Voor wie een autismespectrumstoornis heeft, zoals bijvoorbeeld autisme, Asperger of PDD-NOS, gelden er extra regels met betrekking tot autorijden. Dit is vastgelegd in de wet. Naast de regels zijn er ook een aantal tips waarmee je de prikkels tijdens het autorijden kunt beperken, om zo veilig de weg op te gaan.
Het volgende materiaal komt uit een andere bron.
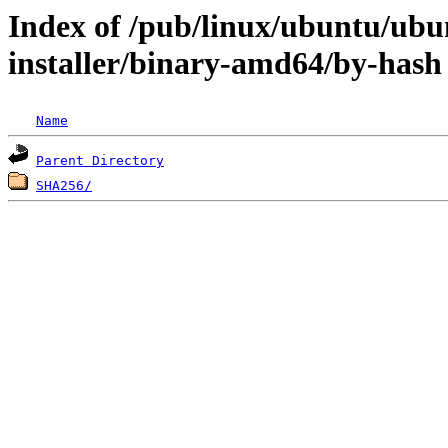
Index of /pub/linux/ubuntu/ubun
installer/binary-amd64/by-hash
Name
Parent Directory
SHA256/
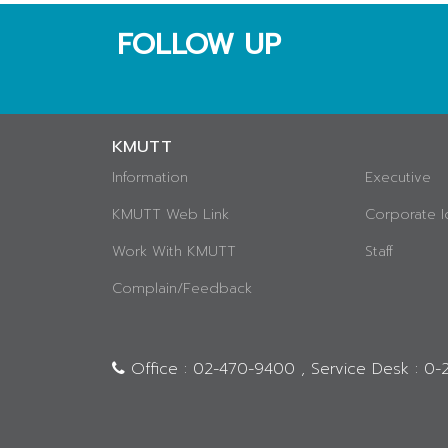
FOLLOW UP
KMUTT
Information
Executive
KMUTT Web Link
Corporate I
Work With KMUTT
Staff
Complain/Feedback
Office : 02-470-9400 , Service Desk : 0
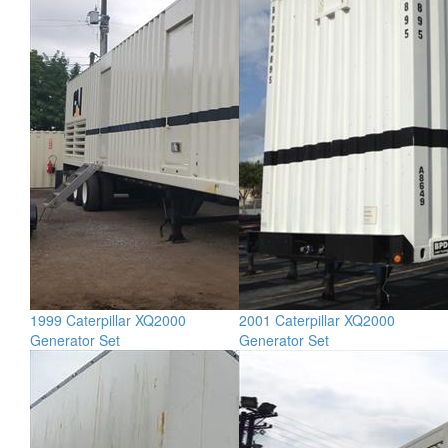
1999 Caterpillar XQ2000
2001 Caterpillar XQ2000
Generator Set
Generator Set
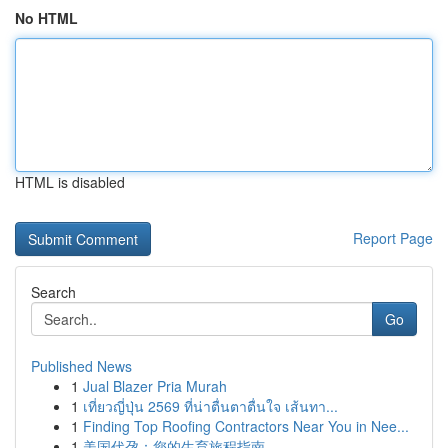
No HTML
HTML is disabled
Report Page
Search
Go
Published News
1
Jual Blazer Pria Murah
1
เที่ยวญี่ปุ่น 2569 ที่น่าตื่นตาตื่นใจ เส้นทา...
1
Finding Top Roofing Contractors Near You in Nee...
1
美国代孕：您的生育旅程指南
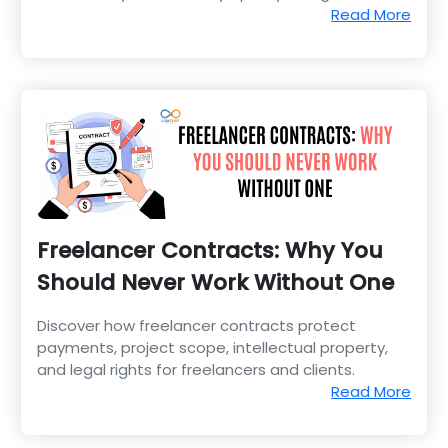
transparency, and efficiency.
Read More
Freelancer Contracts: Why You
Should Never Work Without One
Discover how freelancer contracts protect
payments, project scope, intellectual property,
and legal rights for freelancers and clients.
Read More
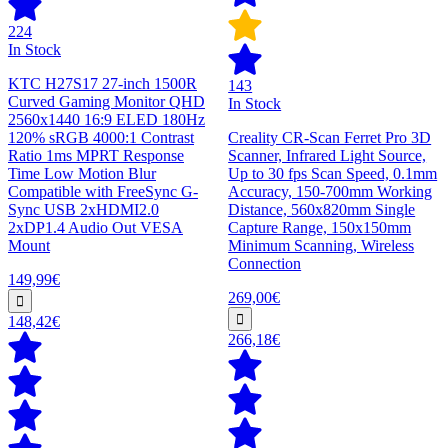
224
In Stock
KTC H27S17 27-inch 1500R
143
Curved Gaming Monitor QHD
In Stock
2560x1440 16:9 ELED 180Hz
120% sRGB 4000:1 Contrast
Creality CR-Scan Ferret Pro 3D
Ratio 1ms MPRT Response
Scanner, Infrared Light Source,
Time Low Motion Blur
Up to 30 fps Scan Speed, 0.1mm
Compatible with FreeSync G-
Accuracy, 150-700mm Working
Sync USB 2xHDMI2.0
Distance, 560x820mm Single
2xDP1.4 Audio Out VESA
Capture Range, 150x150mm
Mount
Minimum Scanning, Wireless
Connection
149,99€
269,00€
148,42€
266,18€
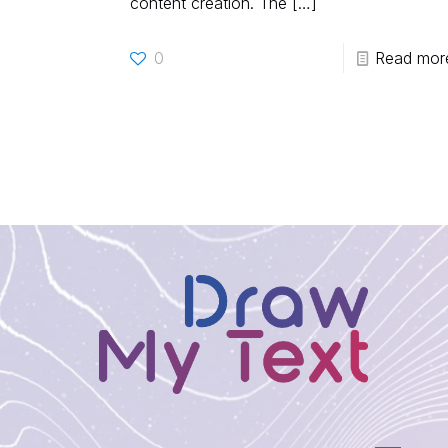
content creation. The
[…]
0
Read mor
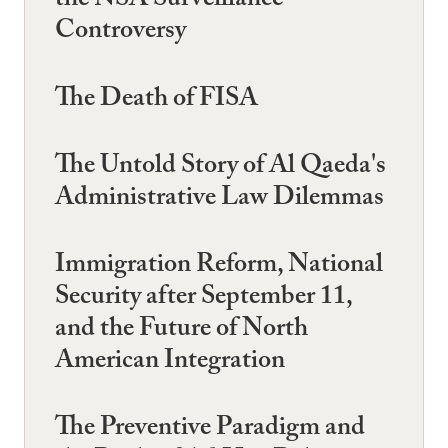
the NSA Surveillance
Controversy
The Death of FISA
The Untold Story of Al Qaeda's
Administrative Law Dilemmas
Immigration Reform, National
Security after September 11,
and the Future of North
American Integration
The Preventive Paradigm and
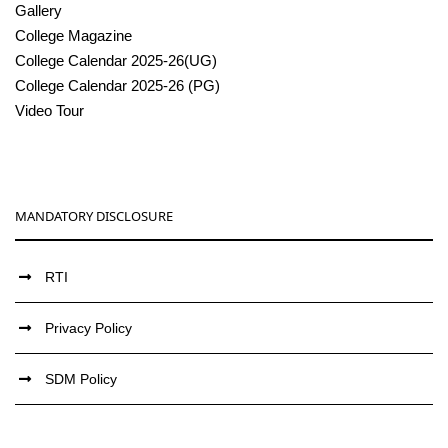
Gallery
College Magazine
College Calendar 2025-26(UG)
College Calendar 2025-26 (PG)
Video Tour
MANDATORY DISCLOSURE
RTI
Privacy Policy
SDM Policy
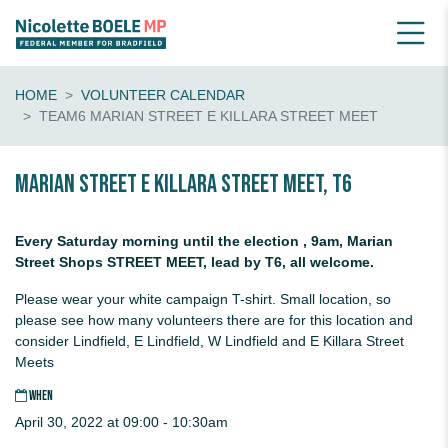
HOME
VOLUNTEER CALENDAR
TEAM6 MARIAN STREET E KILLARA STREET MEET
Marian Street E Killara Street Meet, T6
Every Saturday morning until the election , 9am, Marian
Street Shops STREET MEET, lead by T6, all welcome.
Please wear your white campaign T-shirt. Small location, so
please see how many volunteers there are for this location and
consider Lindfield, E Lindfield, W Lindfield and E Killara Street
Meets
WHEN
April 30, 2022 at 09:00 - 10:30am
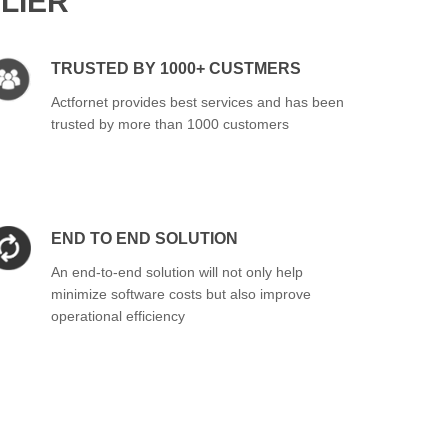
LIER
TRUSTED BY 1000+ CUSTMERS
Actfornet provides best services and has been
trusted by more than 1000 customers
END TO END SOLUTION
An end-to-end solution will not only help
minimize software costs but also improve
operational efficiency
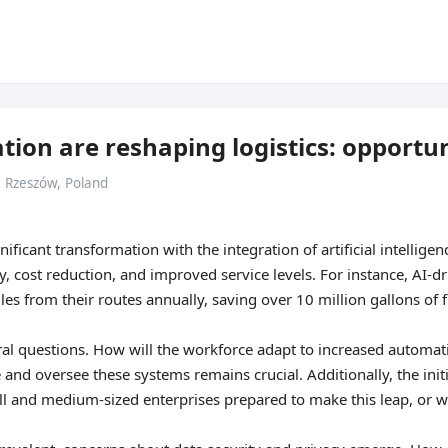
ion are reshaping logistics: opportun
• Rzeszów, Poland
nificant transformation with the integration of artificial intellig
, cost reduction, and improved service levels. For instance, AI-d
es from their routes annually, saving over 10 million gallons of f
ral questions. How will the workforce adapt to increased automati
 and oversee these systems remains crucial. Additionally, the ini
ll and medium-sized enterprises prepared to make this leap, or wi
Veel prikkels en handelingen
Autorijden kan veel van je vragen als je een autismespectrumstoornis hebt. Tijdens het rijden moeten bestuurders namelijk veel informatie verwerken. Je moet fietsers, auto’s en voetgangers in de gaten houden en tegelijkertijd letten op verkeersborden en stoplichten. Op hetzelfde moment moet je sturen, schakelen, remmen of juist vaart maken en ervoor zorgen dat je goed anticipeert op verkeerssituaties. Je moet je aandacht goed kunnen verdelen, iets dat een uitdaging kan zijn als je autisme hebt. Je kunt overprikkeld raken en het overzicht verliezen. Daarbij is het mogelijk dat problemen met de coördinatie of motoriek ervoor zorgen dat het besturen van de auto moeilijker is. Om deze redenen kan het zijn dat het hebben van een autismespectrumstoornis invloed heeft op autoverzekering afsluiten. Er kan worden verlangd dat je een gezondheidsverklaring invult, ondanks dat er in Nederland geen meldplicht bestaat.
Weinig afleiding
Na het behalen van je rijbewijs valt het aan te raden om vaak te gaan rijden. Hierdoor krijg je meer zelfvertrouwen en gaan handelingen in de auto steeds meer vanzelf. Het is belangrijk om de prikkels zoveel mogelijk te beperken. Zorg zelf voor zo weinig mogelijk afleiding in de auto. Zet zeker je smartphone op stil en plaats deze uit het zicht. Ook kan het helpen om de radio uit te zetten. Sommige mensen zullen merken dat het rijden in een automaat helpt bij het beperken van prikkels. Er zijn namelijk minder handelingen nodig, wat rust kan geven. Rijd niet te lang achter elkaar en probeer drukke tijdstippen en plekken te vermijden. Als dit niet mogelijk is, kun je door pauzes te nemen de prikkels minimaliseren.
Grote verschillen per persoon
Of en in hoeverre een autismespectrumstoornis invloed heeft op het rijgedrag, verschilt per persoon. Zo kan het voor de één moeilijk zijn om te reageren op onverwachte situaties, waar dit voor de ander geen probleem is. Als je autisme hebt, onderzoekt het CBR of je veilig kunt rijden. Dit gebeurt in ieder geval op het moment dat je rijexamen doet. Wanneer de stoornis pas later wordt ontdekt, gebeurt dit als je een Gezondheidsverklaring moet invullen als je jouw rijbewijs verlengt. Merk je dat je overprikkelt raakt? Stop zo snel mogelijk op een veilige plek, zoals bij een tankstation of parkeerplaats. Adem diep in en uit en rijd pas verder als je tot rust gekomen bent.